プロフィール設定を守って、占い師を演じきろうと思ったのではない。

「あなたが天才になることなんて、別に望んでいないんです。あなたが天才になりたいのは、実際誰かのためじゃなくて、あなたのためなんです。それより、あなたが今日幸せに生きることが、誰かの幸せな今日を守ることになって、だからその今日に意味があるってどうして思えないんです?それこそが、あなたの弱さです」

口から言葉はつるつると流れ出し、止まらなかった。
そしてそれは全部、自分に言った言葉だった。




「つる子、地元に帰っても、電話してきてよ」

三和子は、駅のホームで、最後に小さな声で短く言った。
新幹線の中から、振り返ると、彼女はしかめっ面に涙を溜めていた。
その言葉が、彼女のためではなく、私のためであることを、誰より分かっていた。

「うん」

軽く手をあげると、三和子はその手を握った。

「絶対」

そうして、気がつけば私、車窓の流れる景色を横目に生まれ故郷へと向かっていた。
三和子は、ある夕方、包丁を片手にベランダに立っていた私を、人一倍心配していたのだ。

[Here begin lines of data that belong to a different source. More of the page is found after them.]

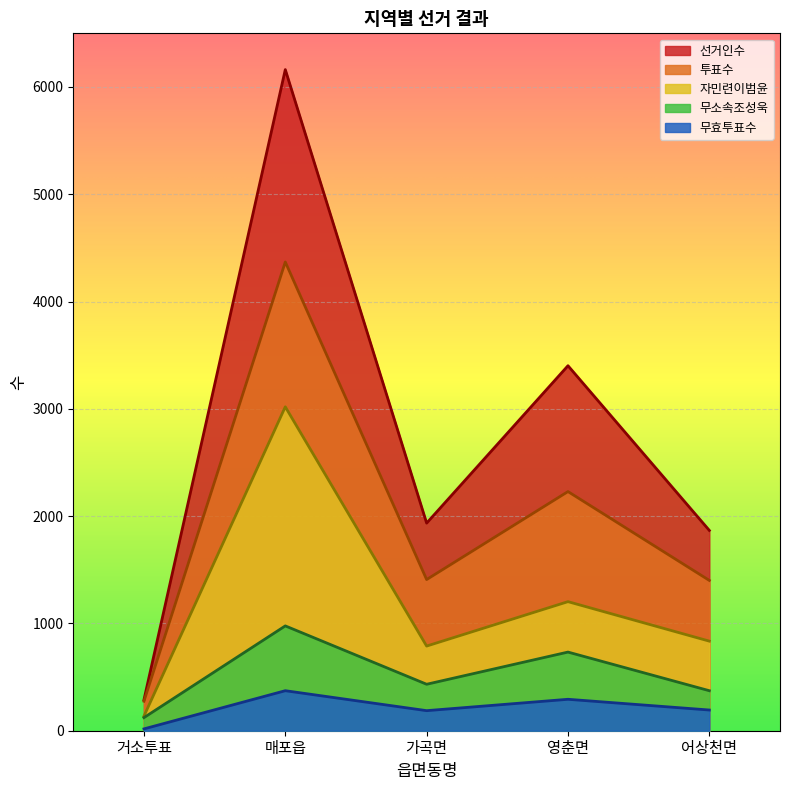

List the series in order of their peak value, lowest first.

무효투표수, 무소속조성욱, 자민련이범윤, 투표수, 선거인수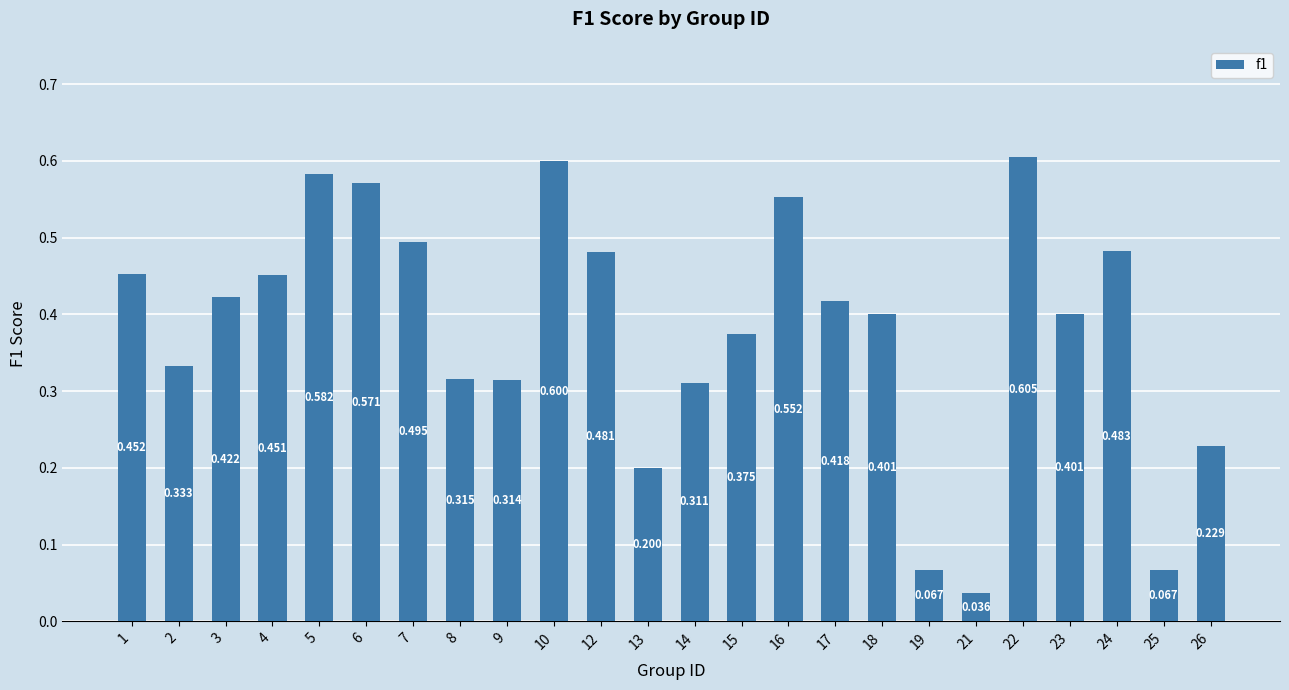

Is it true that the value at 17 is 0.4?

True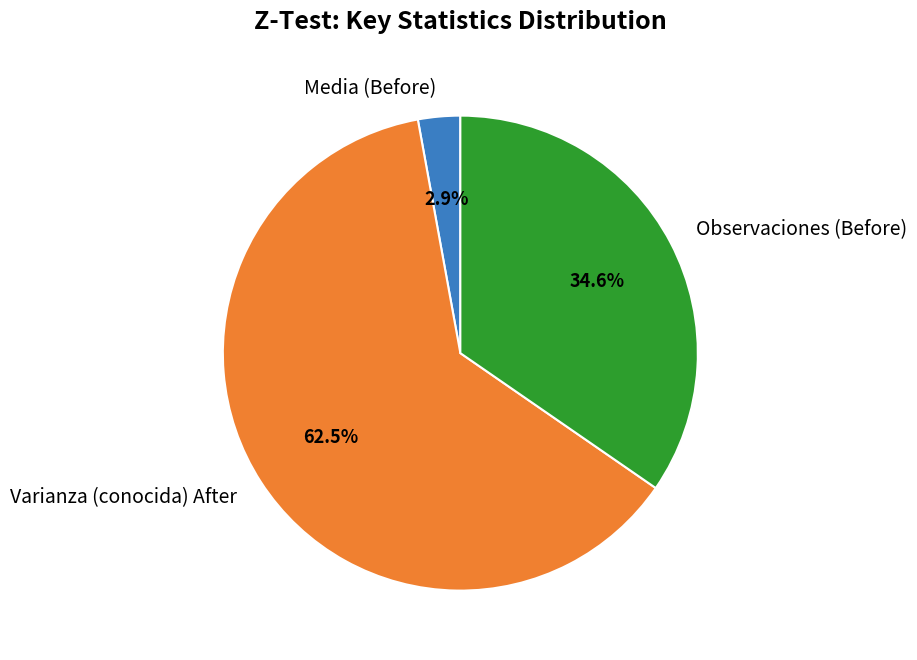

To the nearest percent, what is the difference between the Observaciones (Before) and Varianza (conocida) After slice percentages?

28%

私には、目の前の男を救おうなんて気持ちは毛頭なかった。
ただそれは、過去の自分への苛立ちが言葉になったものだった。

「それでは、男性の皆さ〜ん!席をご移動ください」

すずやかな女性のアナウンスが入り、その男性はゆらりと立ち上がった。

「出過ぎたことを、すみせん」

私は、早口に言った。
自分が何を言ったのか、もうすでに覚えていないが、ずいぶん失礼な物言いだった気がする。

「いえ、いや、あの…」

男性は、もごもごとしゃべった。

「あなたが初めてです。こんな話、真剣に聞いてくれたの…」

それは、やっと聞き取れるほどの小さな声で、それまでの彼の様子とは全く違った。
そして、少し何かを咀嚼するように宙を見た後、うれしそうに言った。

「さすがだなぁ、占い師さん」


三和子、今日はあんたに電話するよ。
バカみたいなお見合い話と、私が掘り出した物について、話してあげなきゃね。